I woul'd like to solve this. $argmin_{x│||x||≤R} ||x-y||$ This problem is equivalent to $argmin_{x│||x||^2≤R^2} ∑_{(i=1)}^d(x_i-y_i )^2 $. The Lagrangian is $L(w,a)=||w-y||+a(||w||^2-R^2 )=∑_{(i=1)}^d(w_i-y_i )^2 +a∑_{(i=1)}^d(w_i )^2 -aR^2$
It is easy to see that this is a convex problem. So I solved the dual problem:
$∇_{(w_i )} L(w,a)=2(w_i-y_i )+2aw_i$
$2(w_i-y_i )+2aw_i=0$
$w_i-y_i+aw_i=0$
$w_i=y_i/(1+a)$
$g(a)=∑_{i=1}^d(y_i/(1+a)-y_i )^2 +a∑_{i=1}^d(y_i/(1+a))^2 -aR^2=-(Σy_i^2)/(1+a)+Σy_i^2-aR^2$
$g'(a)=(Σy_i^2)/(1+a)^2 -R^2=0$
$(Σy_i^2)/(1+a)^2 =R^2$
$(1+a)^2/(Σy_i^2 )=1/R^2 $
$a=√(Σy_i^2 )/R-1=|(|y|)|/R-1$
$w_i=R*y_i/||y||$
This sultion holds when y is out of the ball ($√(Σy_i^2 )>R$) but when y is in the ball the solution is y itself. What am I doing worng? Thanks.

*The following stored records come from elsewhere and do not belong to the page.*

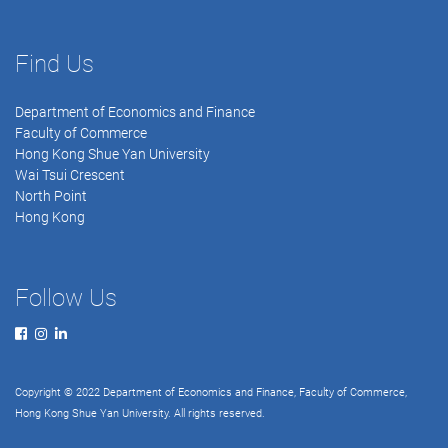
Find Us
Department of Economics and Finance
Faculty of Commerce
Hong Kong Shue Yan University
Wai Tsui Crescent
North Point
Hong Kong
Follow Us
Copyright © 2022 Department of Economics and Finance, Faculty of Commerce,
Hong Kong Shue Yan University. All rights reserved.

The sollution you have is only for the surface of the ball. However, you have to take into account the interour also. You have to find the optimum in the interiour, then in the surface and finally compare both ones and pick the smaller.

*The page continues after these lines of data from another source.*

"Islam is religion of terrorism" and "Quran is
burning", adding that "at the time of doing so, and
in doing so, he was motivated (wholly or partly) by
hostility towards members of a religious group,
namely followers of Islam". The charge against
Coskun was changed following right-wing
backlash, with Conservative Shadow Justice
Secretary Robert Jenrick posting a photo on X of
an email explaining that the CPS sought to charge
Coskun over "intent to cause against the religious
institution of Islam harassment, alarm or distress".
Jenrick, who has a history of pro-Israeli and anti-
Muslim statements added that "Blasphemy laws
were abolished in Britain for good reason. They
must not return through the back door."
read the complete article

You solve it for the interiour this way: You find an optimum in $\Bbb{R}^n$ and then you check if it is inside the ball. If it is inside the ball, it is your candidate. Otherwise, you have no optimum in the interiour and therefore no candidate.

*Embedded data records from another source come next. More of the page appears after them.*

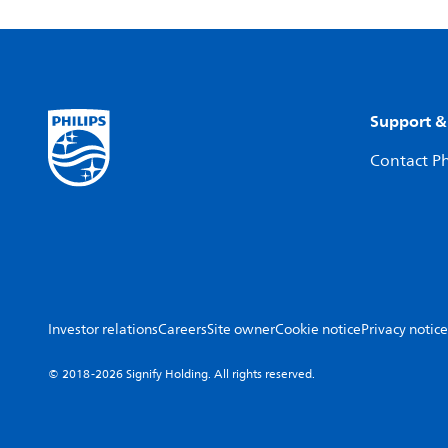
Support &
Contact Ph
Investor relations
Careers
Site owner
Cookie notice
Privacy notice
© 2018-2026 Signify Holding. All rights reserved.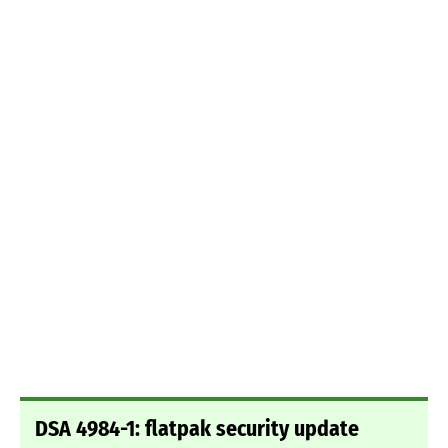
DSA 4984-1: flatpak security update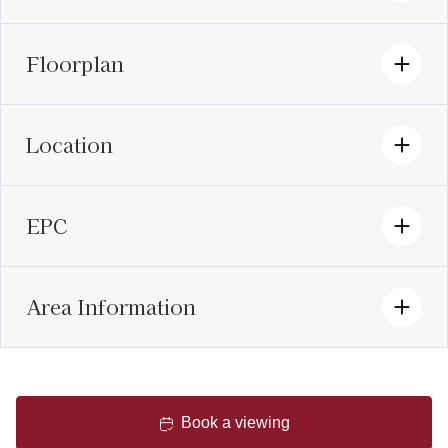
Floorplan
Location
EPC
Area Information
Book a viewing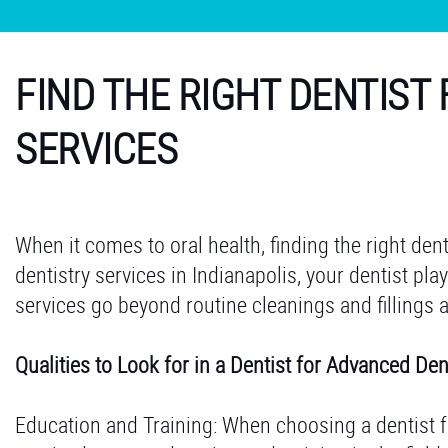
FIND THE RIGHT DENTIST
SERVICES
When it comes to oral health, finding the right den
dentistry services in Indianapolis, your dentist pla
services go beyond routine cleanings and fillings 
Qualities to Look for in a Dentist for Advanced Den
Education and Training: When choosing a dentist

You can see easily that the optimum for $\Bbb{R^n}$ is at $x=y$ because the norm can't be smaller than 0. And if $y$ is inside the ball, it is the minimum. You can proove that the other candidate is bigger. Otherwise, you have only one candidate which is the one you calculated.